Chaque année, 127.000 km2 de forêts sont détruites, surtout des forêts tropicales (Amazonie, Asie du sud-est, Afrique centrale).

Probablement une bonne partie de ceux qui coupent les forêts n’ont pas conscience de détruire la planète, et croient que cela n’a pas beaucoup de conséquences, que le sol servira aussi bien à un autre usage. Pourtant la forêt a un rôle irremplaçable. Quoi, mieux qu’elle, maintient l’humidité de l’atmosphère, par l’évapo-transpiration des feuilles ? Quoi, mieux qu’elle, rafraîchit naturellement l’air, sachant qu’un grand arbre, c’est un appareil à air conditionné de 50 kw dont la source chaude est … dans les nuages ?

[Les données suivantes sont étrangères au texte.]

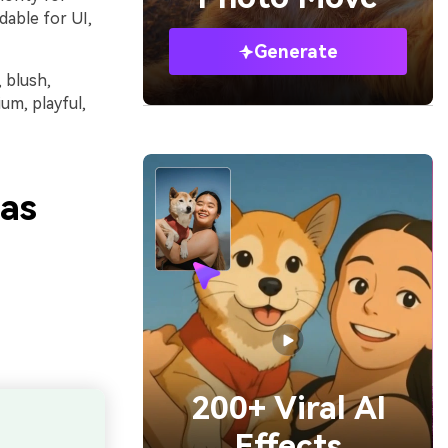
dable for UI,
Generate
, blush,
um, playful,
eas
200+ Viral AI
Effects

Et la forêt a de multiples autres bénéfices : elle évite le ravinement des sols, elle stocke le gaz carbonique qu’elle respire, tant dans les arbres eux-mêmes que dans le sol, où s’accumulent ses parties mortes. Ses racines, plongeant profondément dans le sol, y conduisent l’eau de pluie qui alimente les nappes phréatiques.

Les sols tropicaux sont peu profonds, les pluies y sont parfois violentes. Après quelques décennies, parfois moins, la prairie ou le champ qui avait remplacé la forêt laissera place à un espace raviné dont le fertilité aura disparu : la semi-désertification aura succédé à la forêt.

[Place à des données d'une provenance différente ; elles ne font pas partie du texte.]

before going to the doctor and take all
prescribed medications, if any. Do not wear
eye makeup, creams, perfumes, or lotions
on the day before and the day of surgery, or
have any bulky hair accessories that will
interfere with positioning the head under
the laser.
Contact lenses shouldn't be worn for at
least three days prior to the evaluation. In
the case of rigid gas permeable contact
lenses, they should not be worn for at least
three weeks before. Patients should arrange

On estime qu’au cours de l’histoire, 50 millions de km2 de forêts (soit un tiers des terres émergées, plus que la surface de toute l’Asie) ont disparu au profit de l’agriculture, de l’élevage et de l’urbanisation.Ce processus a modifié progressivement le climat de la planète.

Actuellement il s’accélère, tant au niveau de la déforestation que de l’urbanisation : des zones jusqu’ici préservées sont touchées, en particulier les forêts tropicales : Amazonie, Afrique centrale, Asie du sud-est, et il se produit en une trentaine d’années le processus qui s’est produit en plusieurs millénaires (depuis l’invention de l’agriculture) en Europe et au Moyen-Orient. Les conséquences commencent à apparaître.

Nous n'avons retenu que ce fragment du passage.